Océano de las historias

Las estrellas desenterradas

«En Nkokolani se dice que el mundo es tan grande que en él no cabe ningún dueño», cuenta el escritor Mia Couto (Beira, Mozambique, 1955) en su majestuosa y maravillosa «Trilogía de Mozambique. Las arenas del emperador», obra que acaba de publicar la editorial Alfaguara en castellano. Tres libros en uno, «Mujeres de ceniza», «La espada y la azagaya» y «El bebedor de horizontes», para adentrarnos con la maestría y magia de Couto en la oculta historia de su país, Mozambique, en las de África y; Europa. A continuación os ofrecemos el comienzo de este imprescindible libro.

Estrellas desenterradas

Todas las mañanas se levantaban siete soles sobre la llanura del río Inharrime. En aquellos tiempos, el firmammento era mucho más vasto y en él cabían todos los astros, los vivos y los que habían muerto. Desnuda como había dormido, nuestra madre salía de casa con tamiz en la mano. Se disponía a escoger el mejor de los soles. Con el tamiz recogía las restantes seis estrellas y las traía a la aldea. Las enterraba junto a un termitero que había detrás de nuestra casa. Aquel era nuestro cementerio de criaturas celestiales. El día que lo necesitáramos, iríamos allí a desenterrar estrellas. Gracias a ese patrimonio no éramos pobres. Eso decía nuestra madre, Chikazi Makwakwa. O simplemente mame, en la lengua materna.

Quien nos visitara conocería la razón de tal creencia. Y es que en el termitero se enterraban las placentas de los recién nacidos. Sobre el montículo de las termitas creció una mafurreira. Alrededor de su tronco las telas blancas. Allí hablábamos con nuestros difuntos.

Con todo, el termitero era lo contrario de un cementerio. Era el guardián de las lluvias, y en él habitaba nuestra eternidad.

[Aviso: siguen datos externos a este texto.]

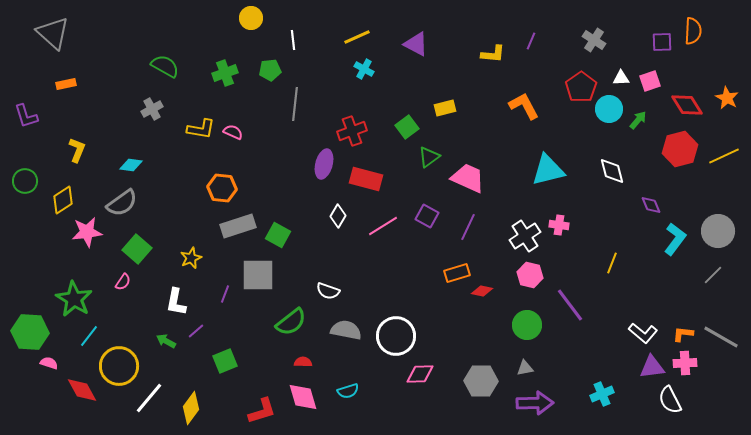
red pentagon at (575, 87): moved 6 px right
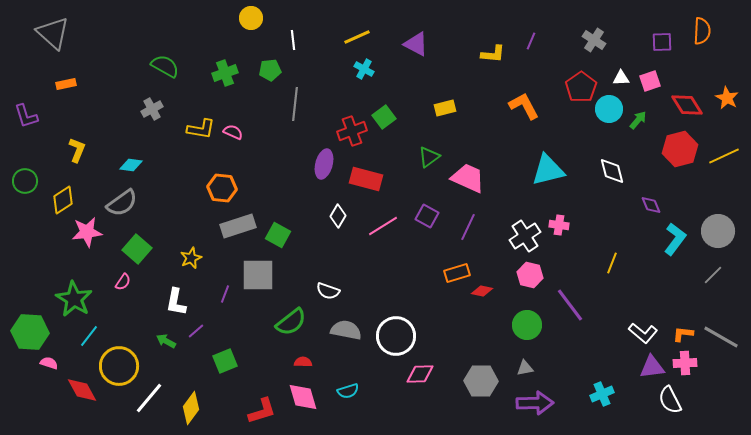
orange semicircle at (693, 31): moved 9 px right
green square at (407, 127): moved 23 px left, 10 px up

Una vez, tamizada ya la mañana, una bota pisó el Sol que mi madre había escogido. Era una bota militar, como las que usaban los portugueses. Sin embargo, en esa ocasión la calzaba un soldado nguni, que venía por orden del emperador Ngungunyane.

Los emperadores tienen hambre de tierra, y sus soldados son bocas que devoran naciones. Aquella boca rompió el Sol en mil pedazos. Y el día se oscureció. Los días siguientes también. Los siete soles murieron bajo las botas de los militares. Nuestra tierra estaba siendo devorada. Sin estrellas con las que alimentar nuestros sueños, aprendimos a ser pobres. Y a perdernos en la eternidad. Sabiendo que la eternidad no es más que otro nombre que se da a la vida.